[Extracted data entries]
=-=-=-=-=
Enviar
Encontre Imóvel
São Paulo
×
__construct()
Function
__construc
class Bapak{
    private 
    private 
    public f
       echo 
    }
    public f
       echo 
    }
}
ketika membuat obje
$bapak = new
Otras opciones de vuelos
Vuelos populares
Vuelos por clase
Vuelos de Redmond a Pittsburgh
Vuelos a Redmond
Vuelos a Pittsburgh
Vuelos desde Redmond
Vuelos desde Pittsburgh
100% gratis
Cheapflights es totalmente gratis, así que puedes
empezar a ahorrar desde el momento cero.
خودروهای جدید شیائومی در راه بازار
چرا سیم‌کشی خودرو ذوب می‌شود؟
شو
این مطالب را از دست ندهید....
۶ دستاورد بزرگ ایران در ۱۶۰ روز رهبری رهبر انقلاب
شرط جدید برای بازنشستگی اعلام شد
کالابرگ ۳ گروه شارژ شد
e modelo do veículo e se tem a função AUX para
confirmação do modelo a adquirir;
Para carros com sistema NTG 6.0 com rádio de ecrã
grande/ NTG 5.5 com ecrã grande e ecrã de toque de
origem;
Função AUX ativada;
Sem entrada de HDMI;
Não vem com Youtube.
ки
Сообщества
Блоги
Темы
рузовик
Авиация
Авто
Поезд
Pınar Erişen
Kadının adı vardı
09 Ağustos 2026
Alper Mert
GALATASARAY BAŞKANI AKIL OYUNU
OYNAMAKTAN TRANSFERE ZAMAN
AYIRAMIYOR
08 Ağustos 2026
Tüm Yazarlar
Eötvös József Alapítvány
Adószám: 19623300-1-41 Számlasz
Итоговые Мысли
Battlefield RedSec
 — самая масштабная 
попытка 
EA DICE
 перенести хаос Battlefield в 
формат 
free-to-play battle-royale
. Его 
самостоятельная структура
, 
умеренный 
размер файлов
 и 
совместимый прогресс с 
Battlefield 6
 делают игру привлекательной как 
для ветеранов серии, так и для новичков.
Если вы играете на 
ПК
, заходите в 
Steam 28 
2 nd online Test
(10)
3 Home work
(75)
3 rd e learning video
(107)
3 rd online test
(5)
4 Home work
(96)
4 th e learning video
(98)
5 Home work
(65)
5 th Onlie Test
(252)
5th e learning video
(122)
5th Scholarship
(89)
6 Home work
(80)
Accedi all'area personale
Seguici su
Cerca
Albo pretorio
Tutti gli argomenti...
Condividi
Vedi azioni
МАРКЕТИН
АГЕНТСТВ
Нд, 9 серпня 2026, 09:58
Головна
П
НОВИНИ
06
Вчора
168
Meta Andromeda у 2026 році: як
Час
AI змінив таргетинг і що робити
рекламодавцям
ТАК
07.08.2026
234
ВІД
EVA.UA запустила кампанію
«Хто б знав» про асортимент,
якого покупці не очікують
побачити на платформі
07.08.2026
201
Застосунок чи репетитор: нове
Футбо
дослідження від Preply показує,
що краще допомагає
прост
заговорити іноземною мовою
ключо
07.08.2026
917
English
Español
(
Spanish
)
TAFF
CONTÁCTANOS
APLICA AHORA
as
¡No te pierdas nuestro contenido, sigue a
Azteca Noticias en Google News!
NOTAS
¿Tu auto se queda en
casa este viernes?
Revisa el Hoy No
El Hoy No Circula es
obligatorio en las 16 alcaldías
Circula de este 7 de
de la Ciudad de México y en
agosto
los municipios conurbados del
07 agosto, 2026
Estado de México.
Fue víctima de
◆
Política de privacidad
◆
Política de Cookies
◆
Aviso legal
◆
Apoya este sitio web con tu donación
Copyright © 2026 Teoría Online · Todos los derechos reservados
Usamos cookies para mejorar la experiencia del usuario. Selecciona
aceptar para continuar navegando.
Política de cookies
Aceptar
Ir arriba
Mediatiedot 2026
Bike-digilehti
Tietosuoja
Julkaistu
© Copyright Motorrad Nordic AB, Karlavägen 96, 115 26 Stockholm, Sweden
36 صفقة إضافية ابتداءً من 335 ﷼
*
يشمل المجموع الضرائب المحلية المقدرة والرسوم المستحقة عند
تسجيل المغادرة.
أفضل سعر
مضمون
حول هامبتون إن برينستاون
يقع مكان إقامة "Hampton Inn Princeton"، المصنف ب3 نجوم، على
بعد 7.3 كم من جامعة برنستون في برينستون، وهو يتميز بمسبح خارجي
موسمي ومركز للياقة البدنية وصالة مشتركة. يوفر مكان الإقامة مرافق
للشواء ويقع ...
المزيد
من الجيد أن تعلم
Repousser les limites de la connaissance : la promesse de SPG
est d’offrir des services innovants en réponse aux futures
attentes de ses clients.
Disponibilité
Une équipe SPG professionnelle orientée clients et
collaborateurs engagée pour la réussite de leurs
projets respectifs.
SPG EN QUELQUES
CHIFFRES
=-=-=-=-=
§ **PROBLEM TO SOLVE**: Your answer should be the exact lines above from the one with "این مطالب را از دست ندهید...." through the one with "OYNAMAKTAN TRANSFERE ZAMAN", both included, and nothing besides.

§ **WORKED SOLUTION**:
این مطالب را از دست ندهید....
۶ دستاورد بزرگ ایران در ۱۶۰ روز رهبری رهبر انقلاب
شرط جدید برای بازنشستگی اعلام شد
کالابرگ ۳ گروه شارژ شد
e modelo do veículo e se tem a função AUX para
confirmação do modelo a adquirir;
Para carros com sistema NTG 6.0 com rádio de ecrã
grande/ NTG 5.5 com ecrã grande e ecrã de toque de
origem;
Função AUX ativada;
Sem entrada de HDMI;
Não vem com Youtube.
ки
Сообщества
Блоги
Темы
рузовик
Авиация
Авто
Поезд
Pınar Erişen
Kadının adı vardı
09 Ağustos 2026
Alper Mert
GALATASARAY BAŞKANI AKIL OYUNU
OYNAMAKTAN TRANSFERE ZAMAN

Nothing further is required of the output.